Multiple Exponentiation in Modular Arithmetic

Question

I need to solve $18^{19^{20}} \mod21$ and problems like it without a calculator. I believe there is a way to decompose this into a problem solvable with Fermat's little theorem. I just can't figure out how.

Answer 1

Clearly $18^{19^{20}} \equiv 0\ (\text{mod }3).$ By Fermat's little theorem, we have $18^6\equiv 1\ (\text{mod }7)$ and $19^{20}\equiv 1^{20}=1\ (\text{mod }6)$. If we write $19^{20}=6N+1$, we then have $$ 18^{19^{20}} \equiv18^{6N+1} \equiv (18^6)^N18\equiv 18 \ (\text{mod }7). $$ By chinese remainder theorem, this gives $$ 18^{19^{20}}\equiv 18 \ (\text{mod }21). $$

Answer 2

$\color{#c00}{J\equiv1}\pmod{\!\color{#c00}6}$ $\ \Rightarrow\,\bmod 21\!:\ (3a)^{\large J^{\Large K}}\!\!\equiv 3 \overbrace{\left[\dfrac{(3a)^{\color{#c00}{\large J}^{\Large K}\!\!\!\!}}3\!\bmod 7\right]}^{\large \bmod{\color{#c00} 6}:\ \ \color{#c00}{J}^{\Large K}\ \equiv\ \color{#c00}1^{\Large K} \ \ }\! \equiv 3a\,\ $ by little Fermat

Remark $ $ We used $\ \bmod cn\!:\ cb \equiv c(b \bmod n),\ $ the mod Distributive Law. Note that above congruence is trivially true (has form $\,0^N\equiv 0)$ if $\,7\mid a\,$ so we can restrict to $\,7\nmid a$ for Fermat.

More generally it is the special case $\,p,q,e,f = 3,7,1,J^K\!-1\,$ of the following

Lemma $\,p\neq q\,$ primes and $\, \color{#c00}{p\!-\!1,\,q\!-\!1\mid k}\ $ $\Rightarrow\, pq\mid a^e(a^f\!-\!1)\,$ for all $\,a\,$ and $\,e>0$

This generalizes further as below.
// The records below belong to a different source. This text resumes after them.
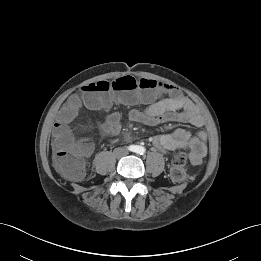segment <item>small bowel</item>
<instances>
[{
	"label": "small bowel",
	"mask_w": 261,
	"mask_h": 261,
	"mask_svg": "<svg viewBox=\"0 0 261 261\" xmlns=\"http://www.w3.org/2000/svg\"><path fill=\"white\" fill-rule=\"evenodd\" d=\"M162 92L166 98L158 101L146 102L142 110L132 108L126 117L131 122L156 126L167 122L188 123L197 128H203L206 120L200 109L178 89L165 85ZM109 102L105 106L113 104L112 97H106ZM124 114L118 111L109 112L103 122L102 128L108 135H117L122 129ZM61 123L56 124V128ZM206 131L200 130L195 134L185 129H177L169 134L156 135L152 138L153 145L164 151L183 149L189 151V159L193 165H199L207 153ZM93 145L88 144L84 156H90Z\"/></svg>",
	"instance_id": "obj_1"
}]
</instances>
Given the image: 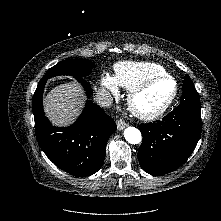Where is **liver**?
Wrapping results in <instances>:
<instances>
[{"label": "liver", "mask_w": 221, "mask_h": 221, "mask_svg": "<svg viewBox=\"0 0 221 221\" xmlns=\"http://www.w3.org/2000/svg\"><path fill=\"white\" fill-rule=\"evenodd\" d=\"M85 96L76 81L54 87L44 99V111L55 126H67L80 114Z\"/></svg>", "instance_id": "6515ba94"}]
</instances>
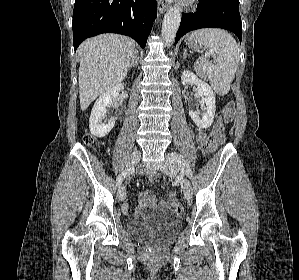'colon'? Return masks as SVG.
<instances>
[{"label": "colon", "instance_id": "1", "mask_svg": "<svg viewBox=\"0 0 299 280\" xmlns=\"http://www.w3.org/2000/svg\"><path fill=\"white\" fill-rule=\"evenodd\" d=\"M234 109V104L232 102L228 103L224 110L219 114L210 134L207 136L206 140L201 145L202 152L205 155L210 154L217 146L219 137L224 130L225 124L229 121L231 114ZM84 142L88 145L93 144L94 139L91 135L86 134L84 136ZM174 212L181 214L183 212V206L180 203L174 205Z\"/></svg>", "mask_w": 299, "mask_h": 280}]
</instances>
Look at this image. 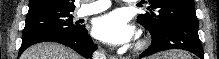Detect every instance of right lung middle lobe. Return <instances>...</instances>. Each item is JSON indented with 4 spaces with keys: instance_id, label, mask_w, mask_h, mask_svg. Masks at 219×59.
<instances>
[{
    "instance_id": "1",
    "label": "right lung middle lobe",
    "mask_w": 219,
    "mask_h": 59,
    "mask_svg": "<svg viewBox=\"0 0 219 59\" xmlns=\"http://www.w3.org/2000/svg\"><path fill=\"white\" fill-rule=\"evenodd\" d=\"M84 26L73 22L71 12L36 10L27 14L22 40L52 32L79 33Z\"/></svg>"
}]
</instances>
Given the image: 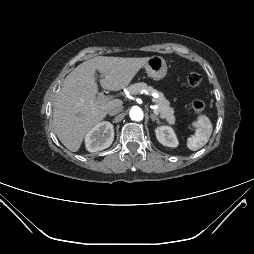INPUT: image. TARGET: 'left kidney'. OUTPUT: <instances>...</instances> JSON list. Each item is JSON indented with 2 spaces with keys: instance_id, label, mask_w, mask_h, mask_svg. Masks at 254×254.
<instances>
[{
  "instance_id": "1",
  "label": "left kidney",
  "mask_w": 254,
  "mask_h": 254,
  "mask_svg": "<svg viewBox=\"0 0 254 254\" xmlns=\"http://www.w3.org/2000/svg\"><path fill=\"white\" fill-rule=\"evenodd\" d=\"M157 140L164 146L177 147L179 142L174 130L169 126H160L155 129Z\"/></svg>"
}]
</instances>
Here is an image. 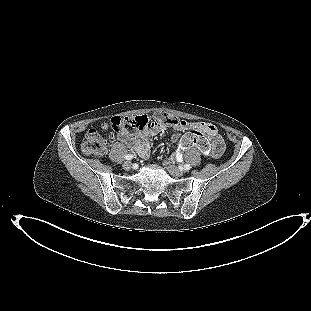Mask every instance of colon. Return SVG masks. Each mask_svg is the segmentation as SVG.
Wrapping results in <instances>:
<instances>
[{"label": "colon", "mask_w": 311, "mask_h": 311, "mask_svg": "<svg viewBox=\"0 0 311 311\" xmlns=\"http://www.w3.org/2000/svg\"><path fill=\"white\" fill-rule=\"evenodd\" d=\"M187 121L160 112L150 119L146 115L136 117H115L109 123L102 126L103 132L96 129H90L82 142L81 149L86 155L100 156L106 152L107 136L105 132H115L118 134H130L135 131H143L151 126L168 125L185 127ZM183 147L196 146L203 152L209 149L208 141L198 131H190L182 140Z\"/></svg>", "instance_id": "5ec220e1"}]
</instances>
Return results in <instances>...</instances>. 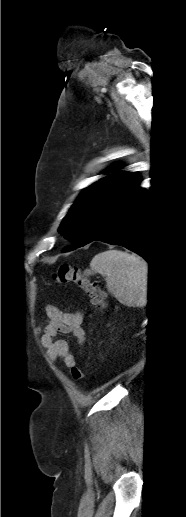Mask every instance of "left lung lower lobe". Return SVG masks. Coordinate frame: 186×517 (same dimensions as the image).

See this answer for proofs and examples.

Theorem $\ $ Suppose that $\ m\in \mathbb N\ $ has the prime factorization $\:m = p_1^{e_{1}}\cdots\:p_k^{e_k}\ $ and suppose that for all $\,i,\,$ $\ e\ge e_i\ $ and $\ \phi(p_i^{e_{i}})\mid f.\ $ Then $\ m\mid a^e(a^f-1)\ $ for all $\: a\in \mathbb Z.$

Answer 3

Think of it as bootstrapping.

If $a,n$ are relatively prime then $a^{\phi n} \equiv 1 \pmod n$. So $a^{k}\equiv a^{m}\pmod n$ if $k\equiv m \pmod \phi(n)$. And so solving $a^{b^c} \pmod n$ is a matter of solving $b^c \pmod {\phi(n)}$ and if $b, \phi (n)$ are relatively prime this is a matter of solve $c \pmod {\phi(\phi n)}$ and we can boot strap this forever.
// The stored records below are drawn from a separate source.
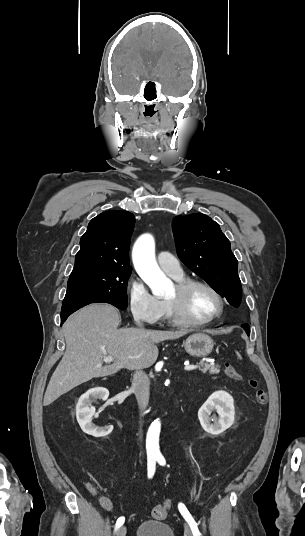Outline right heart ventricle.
Listing matches in <instances>:
<instances>
[{"label": "right heart ventricle", "mask_w": 305, "mask_h": 536, "mask_svg": "<svg viewBox=\"0 0 305 536\" xmlns=\"http://www.w3.org/2000/svg\"><path fill=\"white\" fill-rule=\"evenodd\" d=\"M173 279H175L176 281H183L185 280V276L183 275L182 277H179V278H175L173 277ZM164 304V311H163V319L168 322L169 324L171 325H178L179 323L176 321V319L174 318L173 314L171 313L168 305L166 302H163Z\"/></svg>", "instance_id": "e07e8e85"}]
</instances>
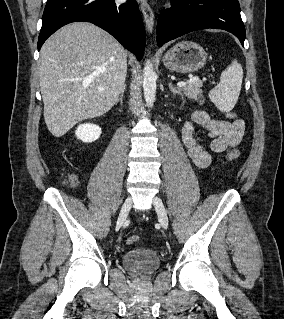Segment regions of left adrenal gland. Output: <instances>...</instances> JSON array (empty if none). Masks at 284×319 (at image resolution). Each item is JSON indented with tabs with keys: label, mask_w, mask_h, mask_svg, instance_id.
I'll list each match as a JSON object with an SVG mask.
<instances>
[{
	"label": "left adrenal gland",
	"mask_w": 284,
	"mask_h": 319,
	"mask_svg": "<svg viewBox=\"0 0 284 319\" xmlns=\"http://www.w3.org/2000/svg\"><path fill=\"white\" fill-rule=\"evenodd\" d=\"M169 89L173 95L178 94L181 96L182 100L184 99L183 93L180 90H177L176 87L171 82L169 83Z\"/></svg>",
	"instance_id": "left-adrenal-gland-1"
}]
</instances>
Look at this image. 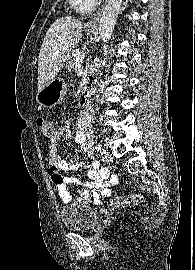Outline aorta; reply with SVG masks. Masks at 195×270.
<instances>
[{
    "instance_id": "obj_1",
    "label": "aorta",
    "mask_w": 195,
    "mask_h": 270,
    "mask_svg": "<svg viewBox=\"0 0 195 270\" xmlns=\"http://www.w3.org/2000/svg\"><path fill=\"white\" fill-rule=\"evenodd\" d=\"M123 0H108L99 22V34L103 43H107L113 33Z\"/></svg>"
}]
</instances>
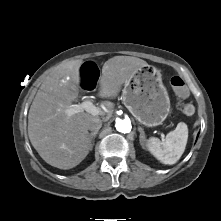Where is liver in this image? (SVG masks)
<instances>
[{
  "mask_svg": "<svg viewBox=\"0 0 221 221\" xmlns=\"http://www.w3.org/2000/svg\"><path fill=\"white\" fill-rule=\"evenodd\" d=\"M81 60L69 62L40 86L28 114V136L32 146L49 165L71 169L82 162L92 150L87 125L99 119L87 112L72 116L66 113L79 96ZM147 62L131 56H115L102 67L99 80L102 97H116L139 68ZM110 113L114 104L104 101Z\"/></svg>",
  "mask_w": 221,
  "mask_h": 221,
  "instance_id": "obj_1",
  "label": "liver"
}]
</instances>
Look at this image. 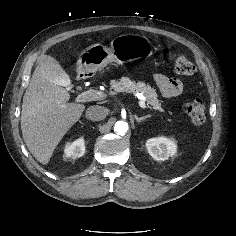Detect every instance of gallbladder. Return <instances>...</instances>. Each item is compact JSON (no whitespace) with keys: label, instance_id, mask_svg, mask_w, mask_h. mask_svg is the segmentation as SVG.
I'll return each instance as SVG.
<instances>
[{"label":"gallbladder","instance_id":"gallbladder-1","mask_svg":"<svg viewBox=\"0 0 236 236\" xmlns=\"http://www.w3.org/2000/svg\"><path fill=\"white\" fill-rule=\"evenodd\" d=\"M40 60L45 64V73L51 81L58 84L65 82L66 73L56 59L44 55Z\"/></svg>","mask_w":236,"mask_h":236}]
</instances>
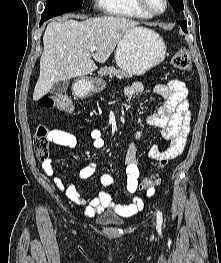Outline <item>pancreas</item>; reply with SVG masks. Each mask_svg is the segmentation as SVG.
I'll return each instance as SVG.
<instances>
[{"instance_id": "cf45deb5", "label": "pancreas", "mask_w": 221, "mask_h": 263, "mask_svg": "<svg viewBox=\"0 0 221 263\" xmlns=\"http://www.w3.org/2000/svg\"><path fill=\"white\" fill-rule=\"evenodd\" d=\"M98 74L102 76H109V77H117L119 79H129L132 75L126 71L121 69H116L115 67H103L99 70Z\"/></svg>"}]
</instances>
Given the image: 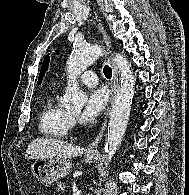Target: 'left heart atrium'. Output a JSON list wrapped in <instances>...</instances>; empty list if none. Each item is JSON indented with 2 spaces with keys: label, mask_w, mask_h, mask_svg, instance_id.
<instances>
[{
  "label": "left heart atrium",
  "mask_w": 189,
  "mask_h": 195,
  "mask_svg": "<svg viewBox=\"0 0 189 195\" xmlns=\"http://www.w3.org/2000/svg\"><path fill=\"white\" fill-rule=\"evenodd\" d=\"M108 98V92L104 87L91 90L80 115V121L82 123H88L96 119L103 111Z\"/></svg>",
  "instance_id": "39dd6f15"
}]
</instances>
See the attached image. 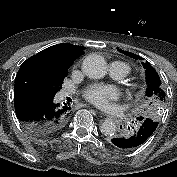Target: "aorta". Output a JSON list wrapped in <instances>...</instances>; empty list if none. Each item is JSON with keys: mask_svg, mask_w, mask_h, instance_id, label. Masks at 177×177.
<instances>
[{"mask_svg": "<svg viewBox=\"0 0 177 177\" xmlns=\"http://www.w3.org/2000/svg\"><path fill=\"white\" fill-rule=\"evenodd\" d=\"M82 71L92 79H100L107 71L105 59L98 54L88 55L82 63ZM101 132L106 136H112L116 132V125L111 119H105L100 126Z\"/></svg>", "mask_w": 177, "mask_h": 177, "instance_id": "obj_1", "label": "aorta"}]
</instances>
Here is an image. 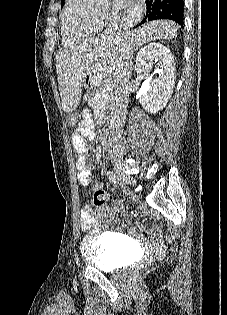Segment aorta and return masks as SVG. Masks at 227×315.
Masks as SVG:
<instances>
[{
    "instance_id": "aorta-1",
    "label": "aorta",
    "mask_w": 227,
    "mask_h": 315,
    "mask_svg": "<svg viewBox=\"0 0 227 315\" xmlns=\"http://www.w3.org/2000/svg\"><path fill=\"white\" fill-rule=\"evenodd\" d=\"M84 1L89 4L101 5V4H104L107 0H84Z\"/></svg>"
}]
</instances>
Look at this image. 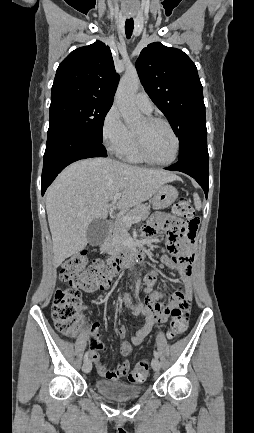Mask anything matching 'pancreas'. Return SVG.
I'll use <instances>...</instances> for the list:
<instances>
[{"instance_id":"1","label":"pancreas","mask_w":254,"mask_h":433,"mask_svg":"<svg viewBox=\"0 0 254 433\" xmlns=\"http://www.w3.org/2000/svg\"><path fill=\"white\" fill-rule=\"evenodd\" d=\"M150 214V207L146 204H138L132 210L125 213L127 216H139L140 220H146ZM128 237V225L121 218L115 220L112 234L109 236L110 246H121L124 238Z\"/></svg>"}]
</instances>
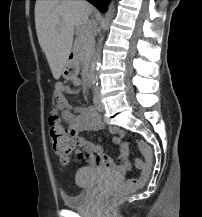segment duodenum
Segmentation results:
<instances>
[{"label":"duodenum","instance_id":"obj_1","mask_svg":"<svg viewBox=\"0 0 202 217\" xmlns=\"http://www.w3.org/2000/svg\"><path fill=\"white\" fill-rule=\"evenodd\" d=\"M69 58H70V60H71V62H72V65H70L69 66V68H68V70H70V71H74V69H75V67H74V63H75V61H76V57H75V54L73 53V52H71L70 54H69ZM86 78H87V82L88 83H91V80H92V75H91V73L88 71L87 72V74H86Z\"/></svg>","mask_w":202,"mask_h":217}]
</instances>
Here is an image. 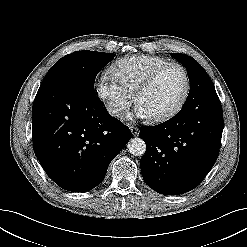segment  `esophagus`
<instances>
[{"mask_svg": "<svg viewBox=\"0 0 247 247\" xmlns=\"http://www.w3.org/2000/svg\"><path fill=\"white\" fill-rule=\"evenodd\" d=\"M129 128L134 136L138 135L139 129L137 127L130 126Z\"/></svg>", "mask_w": 247, "mask_h": 247, "instance_id": "obj_1", "label": "esophagus"}]
</instances>
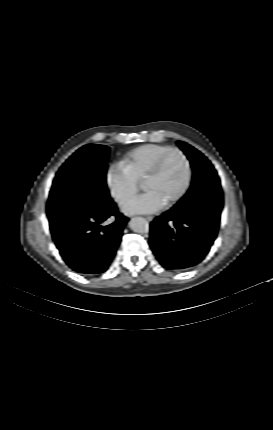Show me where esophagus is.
Wrapping results in <instances>:
<instances>
[{"label":"esophagus","mask_w":273,"mask_h":430,"mask_svg":"<svg viewBox=\"0 0 273 430\" xmlns=\"http://www.w3.org/2000/svg\"><path fill=\"white\" fill-rule=\"evenodd\" d=\"M145 218H146V220H148V221H152V220H153V217H152V216H146Z\"/></svg>","instance_id":"obj_1"}]
</instances>
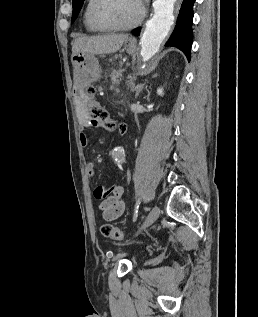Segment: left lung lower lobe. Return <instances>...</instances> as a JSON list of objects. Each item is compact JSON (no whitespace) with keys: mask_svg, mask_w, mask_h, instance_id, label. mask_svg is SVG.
<instances>
[{"mask_svg":"<svg viewBox=\"0 0 258 317\" xmlns=\"http://www.w3.org/2000/svg\"><path fill=\"white\" fill-rule=\"evenodd\" d=\"M195 0H184L178 15L175 29L165 44L166 47L172 46L180 49L190 61V52L192 45V21H193V5ZM134 35L140 34V28L133 31Z\"/></svg>","mask_w":258,"mask_h":317,"instance_id":"0a47b994","label":"left lung lower lobe"}]
</instances>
But if they aren't relatively prime we may have to bring in Chinese remainder theorem.

$\gcd (18, 21)=3$ so break this to i) $x \equiv 0 \pmod 3$ and ii) $x \equiv 18^{19^{20}} \pmod 7$.

And ii) is a matter of $19^{20} \pmod {\phi(7) = 6}$.

And as $19 \equiv 1 \pmod 6$ we don't have to do much more. $19^{20} \equiv 1 \pmod 6$ so $18^{19^{20}}\equiv 18^{1}\equiv 4 \pmod 7$.

So we have to solve $x \equiv 0 \pmod 3$ and $x \equiv 4 \pmod 7$ to get $18^{19^{20}} \equiv x \pmod {21}$ and well, we .... really don't have to do much as we started with $18 \equiv 0 \pmod 3$ and $18 \equiv 4 \pmod 7$.